Stored items from a collection =
◇ ◇ ◇ ◇

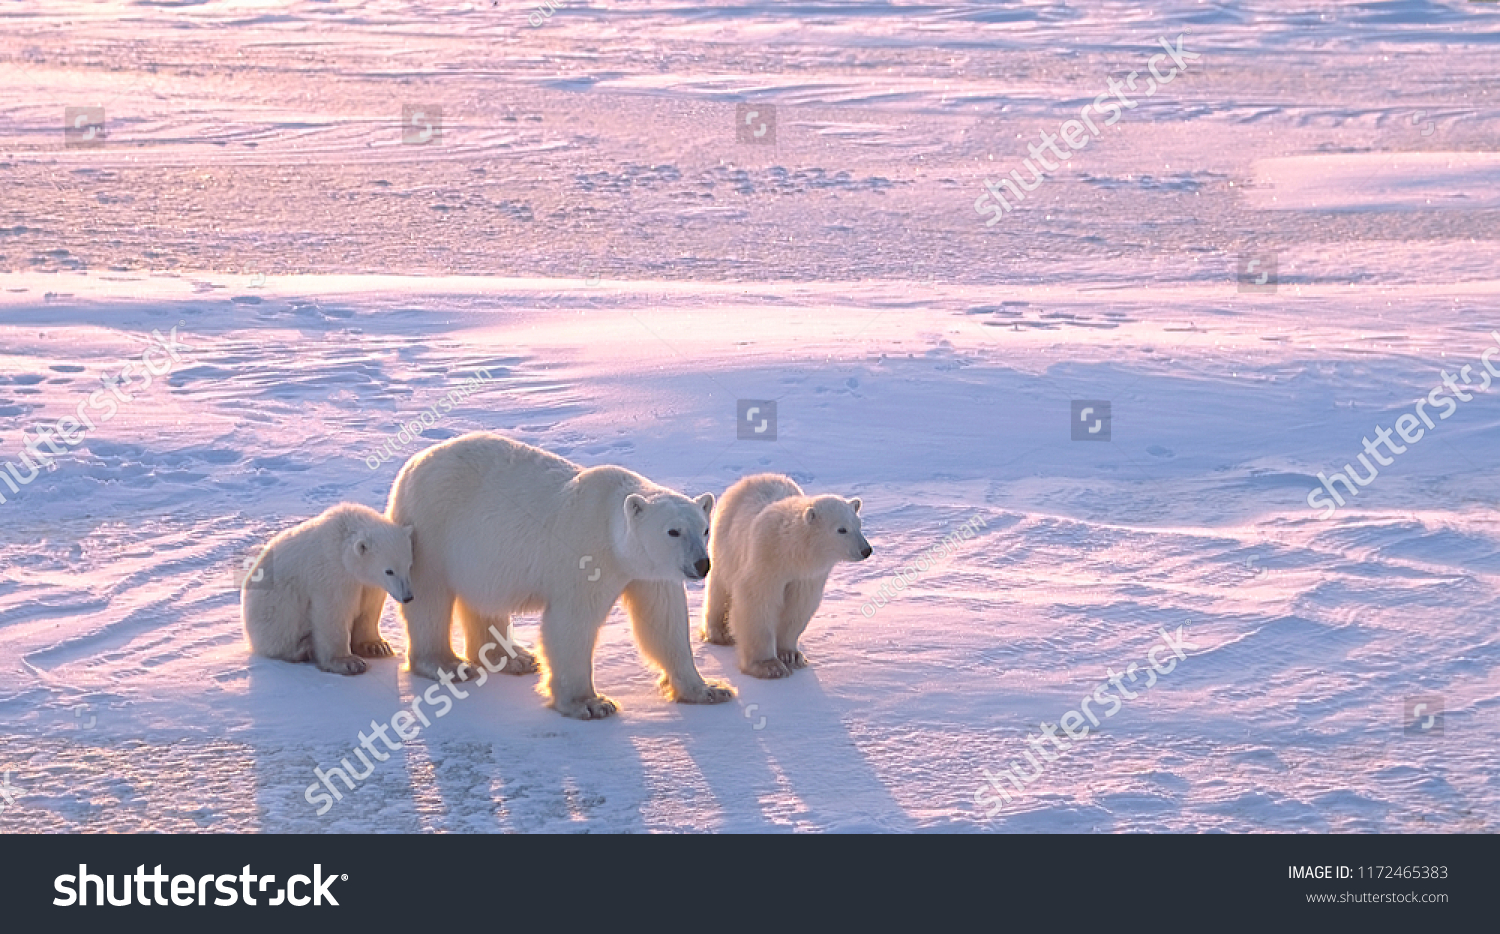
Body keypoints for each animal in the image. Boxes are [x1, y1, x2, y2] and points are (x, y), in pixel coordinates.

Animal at [243, 506, 414, 674]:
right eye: (389, 571)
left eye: (408, 565)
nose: (408, 597)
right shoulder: (331, 573)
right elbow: (332, 611)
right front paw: (348, 662)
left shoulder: (368, 584)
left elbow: (370, 608)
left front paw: (377, 646)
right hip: (273, 605)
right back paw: (303, 649)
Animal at [387, 431, 732, 722]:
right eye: (673, 531)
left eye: (704, 529)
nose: (702, 564)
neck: (611, 529)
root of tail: (413, 464)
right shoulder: (586, 553)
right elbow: (572, 623)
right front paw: (590, 704)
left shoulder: (649, 573)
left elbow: (664, 622)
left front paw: (709, 690)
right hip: (432, 527)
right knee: (430, 597)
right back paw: (447, 663)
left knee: (483, 599)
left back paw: (513, 657)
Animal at [699, 473, 870, 680]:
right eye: (841, 529)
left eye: (859, 524)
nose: (866, 550)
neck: (790, 552)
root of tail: (752, 477)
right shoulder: (766, 560)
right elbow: (756, 602)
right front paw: (768, 666)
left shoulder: (806, 576)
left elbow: (798, 606)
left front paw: (791, 655)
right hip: (726, 539)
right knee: (719, 585)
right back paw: (719, 633)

◇ ◇ ◇ ◇

From the records above, pick out and copy each line holding the word "back".

right back paw: (303, 649)
right back paw: (447, 663)
left back paw: (513, 657)
right back paw: (719, 633)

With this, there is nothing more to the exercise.